● VEREISTE HANDELING
Zet de alinea uit de onderzochte tekst die begint met "Vaststaat dat betrokkene" om in een beknopte opsomming. Behoud de kernfeiten.

Vaststaat dat betrokkene ten tijde hier van belang (enige) arbeid als bedoeld in artikel 58 van de WAZ heeft verricht, dat de fiscaal verantwoorde en vastgestelde nettowinst in 2002 € 10.152,- bedroeg en dat dit bedrag op zich uitbetaling van de WAZ-uitkering naar de mate van arbeidsongeschiktheid van 25 tot 35% rechtvaardigde.
Met betrekking tot de zelfstandige geldt volgens vaste rechtspraak van de Raad het uitgangspunt dat de fiscaal verantwoorde vastgestelde nettowinst als inkomsten uit arbeid wordt beschouwd, tenzij bijzondere omstandigheden afwijking van dit uitgangspunt rechtvaardigen.

● AANGELEVERDE GEGEVENS
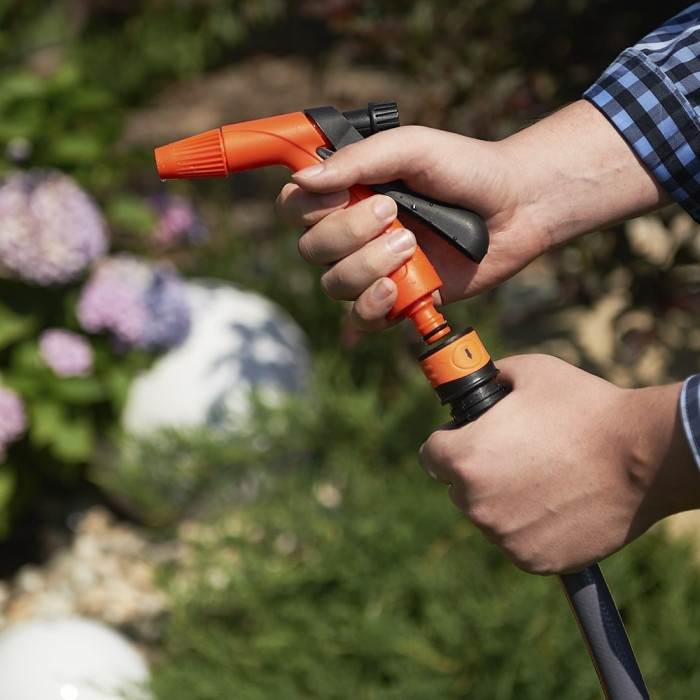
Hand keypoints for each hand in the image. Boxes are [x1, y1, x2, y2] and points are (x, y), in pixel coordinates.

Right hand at [276, 125, 539, 330]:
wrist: (517, 206)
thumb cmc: (465, 168)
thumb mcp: (413, 148)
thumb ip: (359, 160)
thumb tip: (304, 179)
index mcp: (348, 192)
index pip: (294, 207)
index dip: (306, 207)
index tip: (343, 194)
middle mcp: (353, 232)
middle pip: (311, 249)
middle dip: (348, 234)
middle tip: (393, 213)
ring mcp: (374, 268)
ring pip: (334, 284)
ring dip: (368, 266)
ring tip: (411, 245)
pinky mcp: (398, 299)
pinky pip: (361, 318)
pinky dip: (372, 308)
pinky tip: (396, 291)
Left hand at [418, 354, 698, 574]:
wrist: (642, 458)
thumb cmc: (584, 409)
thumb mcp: (528, 372)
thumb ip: (490, 380)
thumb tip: (479, 386)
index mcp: (464, 457)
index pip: (431, 455)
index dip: (451, 443)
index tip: (470, 439)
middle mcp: (475, 502)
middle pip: (459, 487)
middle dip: (478, 472)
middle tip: (518, 455)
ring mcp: (503, 536)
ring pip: (489, 515)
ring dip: (504, 500)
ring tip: (546, 477)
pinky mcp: (533, 560)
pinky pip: (517, 541)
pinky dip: (530, 527)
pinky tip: (559, 504)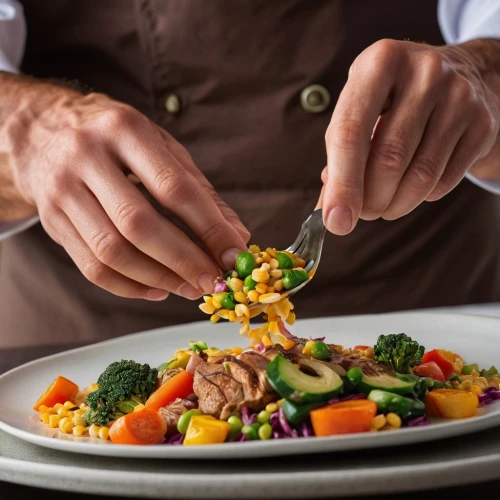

● UITGEVOERDE OPDRACHT
- Betrokkene heeft in de relevante periode (enige) arbeid verricht als bedoeld in artikel 58 van de WAZ.
- De fiscaal verantwoorde en vastgestelde nettowinst over 2002 bedroeg € 10.152,-.
- Dit bedrag rechtvaardigde op zich uitbetaling van de WAZ-uitkering naar een arbeidsongeschiktheid van 25 tot 35%.